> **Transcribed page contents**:
········

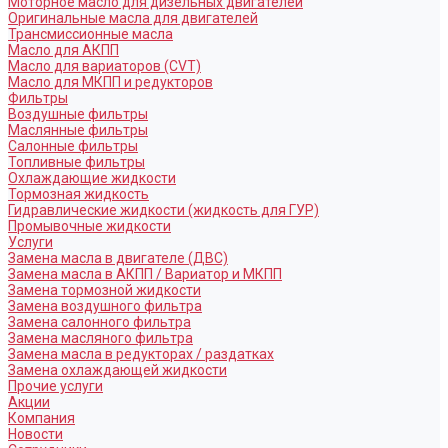
Моторное масло для дизельных двигателей
Оригинальные масла для двигателей
Трансмиссионные масла
Масло для АКПП
Масло для вариаторов (CVT)
Масло для МКПП и редукторов
Фильтры
Воздушные фильтры
Маслянные фильтры
Салонные фильтры
Топливные фильтры
Охлаждающие жидкости
Тормозная жидкость
Гидравлические жидкости (жидкость для ГУР)
Промывочные жидкости
Услуги
Замена масла в двигателе (ДВС)
Замена масла в АКПП / Вариатор и МКПП
Замена тормозной жидкости
Замена воздушного фильтра
Замена салонного фильтра
Замена масляного фильтра
Замена масла в редукторах / раздатках
Замена охлаждающей жидкости
Прочие услуги
Акции
Компания
Новости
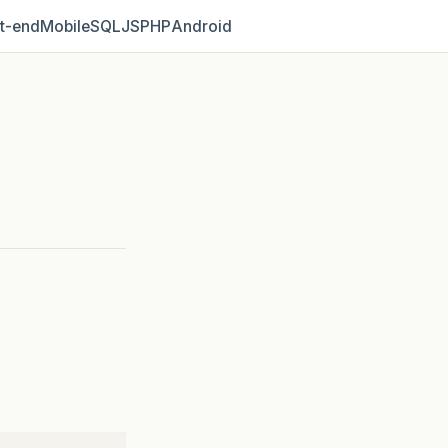
t‑end
Mobile
SQL
JS
PHP
Android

········

Format every line of text from the items above as a Markdown table with the columns n (a row number) and Line, leaving out blank lines and the pictures.

> **Response to this task**:
| n | Line |
|---|---|
| 1 | Моторное масло для дизельных двигателей |
| 2 | Оригинальные масла для двигателей |
| 3 | Трансмиссионные масла |
| 4 | Масло для АКПП |
| 5 | Масло для вариаторов (CVT) |
| 6 | Масло для МКПП и редукторов |
| 7 | Фильтры |
| 8 | Воздушные фильтры |
| 9 | Маслянные фильтры |
| 10 | Салонные фильтры |
| 11 | Топливные фильтры |
| 12 | Охлаждающие жидкости |
| 13 | Тормозная жидкость |
| 14 | Гидравлические жидкости (жидкость для ГУР) |
| 15 | Промывочные жидкости |
| 16 | Услуги |
| 17 | Замена масла в двигателе (ДВС) |
| 18 | Замена масла в АКПП / Вариатор и МКПП |
| 19 | Замена тормозной жидкости |
| 20 | Замена воздушного фильтра |
| 21 | Замена салонного фильтра |
| 22 | Замена масляного фильтра |
| 23 | Замена масла в редукторах / раздатках |
| 24 | Замена охлаждающей жидкости |
| 25 | Прочие услуги |
| 26 | Акции |
| 27 | Компания |
| 28 | Новости |
| 29 | t‑end |
| 30 | Mobile |
| 31 | SQL |
| 32 | JS |
| 33 | PHP |
| 34 | Android |